Toplantıda yapılan açıklamada; “iktidar, yasanın hazırlanış sürecinde işçi sağlığı ile ilgili bütünlüklü temel bir yasa hazırladığını iddia etmiş ancak emek ve meslek örgütlerinin, alandan birçok bilim insanının uyarı ve önerilerini dikkate almadan yasayı çıkarmıştır” denildi.

İşçi Ölümleri Azalmıyor!

Açıklamada, yasanın kabulünün üzerinden 10 yıl geçtiği halde geçen sürede iş kazalarının da iş kazaları sonucu ölümlerin de azalmadığını, kamu işyerlerinde yasanın birçok hükmünün uygulanmadığı dile getirildi.

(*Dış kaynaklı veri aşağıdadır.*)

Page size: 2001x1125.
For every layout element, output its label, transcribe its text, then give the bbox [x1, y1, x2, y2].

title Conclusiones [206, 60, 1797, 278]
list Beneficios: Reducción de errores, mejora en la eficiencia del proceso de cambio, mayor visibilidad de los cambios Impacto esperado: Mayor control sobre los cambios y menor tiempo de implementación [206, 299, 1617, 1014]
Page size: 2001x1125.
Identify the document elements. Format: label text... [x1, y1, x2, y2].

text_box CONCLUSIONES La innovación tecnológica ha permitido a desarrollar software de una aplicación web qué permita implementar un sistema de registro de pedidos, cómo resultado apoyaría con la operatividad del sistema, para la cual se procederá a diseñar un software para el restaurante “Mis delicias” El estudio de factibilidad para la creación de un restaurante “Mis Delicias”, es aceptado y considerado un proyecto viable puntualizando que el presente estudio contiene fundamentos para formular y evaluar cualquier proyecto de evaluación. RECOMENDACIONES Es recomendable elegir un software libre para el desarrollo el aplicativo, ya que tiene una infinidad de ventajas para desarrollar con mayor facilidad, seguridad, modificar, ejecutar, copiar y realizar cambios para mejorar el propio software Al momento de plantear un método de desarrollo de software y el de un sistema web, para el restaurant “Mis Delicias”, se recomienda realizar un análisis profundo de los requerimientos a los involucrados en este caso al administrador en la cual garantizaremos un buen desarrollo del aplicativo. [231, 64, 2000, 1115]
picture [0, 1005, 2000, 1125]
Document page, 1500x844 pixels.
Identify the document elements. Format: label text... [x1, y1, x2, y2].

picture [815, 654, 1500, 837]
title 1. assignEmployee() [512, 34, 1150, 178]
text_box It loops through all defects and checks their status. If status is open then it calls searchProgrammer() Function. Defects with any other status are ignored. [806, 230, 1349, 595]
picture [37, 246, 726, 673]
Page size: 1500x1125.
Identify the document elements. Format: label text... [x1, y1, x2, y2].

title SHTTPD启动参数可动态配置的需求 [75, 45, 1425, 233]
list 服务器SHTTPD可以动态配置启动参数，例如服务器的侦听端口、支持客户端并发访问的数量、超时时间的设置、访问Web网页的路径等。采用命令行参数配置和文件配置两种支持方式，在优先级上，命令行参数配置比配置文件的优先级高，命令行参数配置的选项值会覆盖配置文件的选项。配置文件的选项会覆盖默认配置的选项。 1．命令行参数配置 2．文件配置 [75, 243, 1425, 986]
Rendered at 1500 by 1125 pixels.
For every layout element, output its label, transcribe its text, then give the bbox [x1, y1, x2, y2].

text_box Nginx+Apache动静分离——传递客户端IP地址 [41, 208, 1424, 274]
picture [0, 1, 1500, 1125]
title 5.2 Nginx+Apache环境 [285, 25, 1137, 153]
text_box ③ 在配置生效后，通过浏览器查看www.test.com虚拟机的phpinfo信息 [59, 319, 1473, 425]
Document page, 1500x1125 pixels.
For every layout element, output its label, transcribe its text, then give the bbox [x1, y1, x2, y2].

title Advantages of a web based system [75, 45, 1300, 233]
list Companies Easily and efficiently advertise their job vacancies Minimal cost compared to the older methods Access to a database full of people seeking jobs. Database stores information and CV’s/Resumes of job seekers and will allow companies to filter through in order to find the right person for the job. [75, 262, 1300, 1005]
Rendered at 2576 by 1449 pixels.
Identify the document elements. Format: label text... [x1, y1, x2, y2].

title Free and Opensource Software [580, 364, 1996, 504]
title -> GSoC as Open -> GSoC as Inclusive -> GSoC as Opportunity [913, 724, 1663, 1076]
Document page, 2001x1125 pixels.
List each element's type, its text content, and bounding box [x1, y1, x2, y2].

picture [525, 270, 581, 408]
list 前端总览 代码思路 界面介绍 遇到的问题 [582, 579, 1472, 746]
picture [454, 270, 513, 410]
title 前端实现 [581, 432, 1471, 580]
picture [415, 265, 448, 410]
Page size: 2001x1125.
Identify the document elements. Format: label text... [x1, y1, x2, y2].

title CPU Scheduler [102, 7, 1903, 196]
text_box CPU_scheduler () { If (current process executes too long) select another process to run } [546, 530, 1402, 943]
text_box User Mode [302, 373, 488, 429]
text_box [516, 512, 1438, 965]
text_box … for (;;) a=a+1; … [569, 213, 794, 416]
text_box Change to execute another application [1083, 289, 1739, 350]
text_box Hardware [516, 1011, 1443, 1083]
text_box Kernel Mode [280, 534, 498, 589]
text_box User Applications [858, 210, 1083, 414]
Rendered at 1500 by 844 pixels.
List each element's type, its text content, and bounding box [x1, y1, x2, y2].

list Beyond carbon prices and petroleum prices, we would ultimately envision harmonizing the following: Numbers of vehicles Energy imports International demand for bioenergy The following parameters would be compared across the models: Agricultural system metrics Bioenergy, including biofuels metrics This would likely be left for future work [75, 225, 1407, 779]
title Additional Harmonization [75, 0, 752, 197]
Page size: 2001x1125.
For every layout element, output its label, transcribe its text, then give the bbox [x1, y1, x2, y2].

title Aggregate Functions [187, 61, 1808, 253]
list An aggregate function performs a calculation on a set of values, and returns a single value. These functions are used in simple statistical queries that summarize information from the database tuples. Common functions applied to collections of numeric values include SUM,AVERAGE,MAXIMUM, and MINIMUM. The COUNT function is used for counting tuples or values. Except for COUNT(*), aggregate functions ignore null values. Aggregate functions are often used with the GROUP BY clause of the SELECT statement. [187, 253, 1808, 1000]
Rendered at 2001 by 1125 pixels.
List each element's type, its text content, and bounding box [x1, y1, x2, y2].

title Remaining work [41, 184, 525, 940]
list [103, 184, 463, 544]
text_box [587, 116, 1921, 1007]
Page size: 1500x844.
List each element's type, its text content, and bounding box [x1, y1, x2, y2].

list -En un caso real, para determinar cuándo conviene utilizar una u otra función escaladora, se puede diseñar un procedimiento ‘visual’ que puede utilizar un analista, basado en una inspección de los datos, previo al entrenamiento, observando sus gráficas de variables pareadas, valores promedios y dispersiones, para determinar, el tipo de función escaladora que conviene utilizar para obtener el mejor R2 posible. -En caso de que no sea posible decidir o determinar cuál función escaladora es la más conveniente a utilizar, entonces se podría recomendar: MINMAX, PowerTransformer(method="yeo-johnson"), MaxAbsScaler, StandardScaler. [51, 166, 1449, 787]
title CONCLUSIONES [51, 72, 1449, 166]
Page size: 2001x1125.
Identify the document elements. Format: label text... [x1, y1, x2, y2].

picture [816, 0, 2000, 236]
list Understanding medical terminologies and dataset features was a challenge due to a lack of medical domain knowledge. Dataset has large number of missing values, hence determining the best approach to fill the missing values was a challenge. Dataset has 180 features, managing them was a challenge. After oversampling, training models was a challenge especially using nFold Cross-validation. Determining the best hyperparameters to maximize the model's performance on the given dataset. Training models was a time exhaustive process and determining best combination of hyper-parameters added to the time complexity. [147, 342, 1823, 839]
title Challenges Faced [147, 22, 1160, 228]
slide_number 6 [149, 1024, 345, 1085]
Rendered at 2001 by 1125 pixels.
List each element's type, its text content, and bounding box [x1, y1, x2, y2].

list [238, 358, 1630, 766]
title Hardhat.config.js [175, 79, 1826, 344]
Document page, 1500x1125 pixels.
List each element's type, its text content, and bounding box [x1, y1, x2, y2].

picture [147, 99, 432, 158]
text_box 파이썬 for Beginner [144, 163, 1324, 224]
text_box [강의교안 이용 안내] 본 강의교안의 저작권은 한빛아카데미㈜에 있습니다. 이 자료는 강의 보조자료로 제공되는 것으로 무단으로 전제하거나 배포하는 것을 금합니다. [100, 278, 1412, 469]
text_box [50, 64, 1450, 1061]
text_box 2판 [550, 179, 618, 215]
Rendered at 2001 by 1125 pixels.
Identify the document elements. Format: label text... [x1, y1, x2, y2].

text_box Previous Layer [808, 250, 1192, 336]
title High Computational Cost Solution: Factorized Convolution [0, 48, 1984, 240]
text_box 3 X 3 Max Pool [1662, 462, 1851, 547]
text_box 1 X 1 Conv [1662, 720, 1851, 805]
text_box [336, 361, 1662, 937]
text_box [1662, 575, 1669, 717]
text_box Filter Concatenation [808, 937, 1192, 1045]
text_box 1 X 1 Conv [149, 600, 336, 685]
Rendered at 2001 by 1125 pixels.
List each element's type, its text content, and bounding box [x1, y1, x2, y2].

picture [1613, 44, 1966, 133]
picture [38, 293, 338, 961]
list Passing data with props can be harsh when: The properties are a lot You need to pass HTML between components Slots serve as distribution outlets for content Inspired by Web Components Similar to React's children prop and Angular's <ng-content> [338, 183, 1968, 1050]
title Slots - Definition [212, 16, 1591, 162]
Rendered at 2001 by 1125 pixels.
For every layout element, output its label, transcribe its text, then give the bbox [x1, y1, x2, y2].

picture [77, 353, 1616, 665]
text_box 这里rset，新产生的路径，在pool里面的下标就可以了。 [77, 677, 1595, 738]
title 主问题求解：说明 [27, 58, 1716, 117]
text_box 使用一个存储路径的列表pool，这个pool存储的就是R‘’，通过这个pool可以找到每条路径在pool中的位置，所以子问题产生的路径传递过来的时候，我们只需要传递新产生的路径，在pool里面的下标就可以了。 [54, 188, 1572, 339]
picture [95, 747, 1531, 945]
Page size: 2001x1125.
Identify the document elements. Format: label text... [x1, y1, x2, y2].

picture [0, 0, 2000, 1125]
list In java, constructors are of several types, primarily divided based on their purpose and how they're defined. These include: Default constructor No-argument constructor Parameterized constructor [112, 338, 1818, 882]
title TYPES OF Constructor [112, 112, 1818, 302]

 6331 Sayılı Yasadan Vazgeçilmeli!

6331 sayılı yasayı, "iş sağlığı güvenliği yasası" diye tanımlamak yerine, "İşçi Sağlığı ve Güvenliğini Taşeronlaştırma Yasası" olarak tanımlamanın daha doğru olacağı belirtilen DİSK, KESK, TMMOB, TTB ve Türkiye Diş Hekimleri Birliği’nin basın açıklamasında, talep ve öneriler ise şöyle sıralandı:

  • Yasa ile işçi sağlığı ve güvenliği alanı, taşeronlaştırılmış, piyasa koşullarına terk edilmiş, işçi cinayetleri artarak devam etmiş, meslek hastalıkları görünmez bir kader olmaya devam etmiştir.
  • İşçi sağlığı alanını taşeronlaştırarak piyasaya açan Ortak Sağlık Güvenlik birimlerinin (OSGB) kapatılmalıdır.
  • İşyeri hekimleri, iş güvenliği uzmanları ve diğer sağlık çalışanlarının özlük hakları, ücretleri, iş güvenceleri kamu tarafından güvence ve koruma altına alınmalıdır.
  • Sendikalaşmanın ve sendikal hakların kullanımının önündeki tüm engeller kaldırılmalıdır.
  • İşçilerin sağlığı ve güvenliği kamusal bir sorumluktur. Emek ve meslek örgütleri, üniversitelerin katılımı ile idari ve mali yönden bağımsız, ulusal bir işçi sağlığı güvenliği enstitüsü oluşturulmalıdır. Enstitü; politikaların oluşturulması, kararların alınması ve işyerlerinde denetim görevlerini yerine getirmelidir.
  • Esnek ve kuralsız çalışmayı, geçici iş ilişkisini, taşeronlaştırmayı yasal hale getiren, kıdem tazminatlarını, sendikal hak ve yetkileri budayan işçi sağlığı ve iş güvenliğini işveren yükümlülüğü olarak görmeyen, örgütlülük önüne engeller koyan yasa ve diğer düzenlemeler iptal edilmelidir.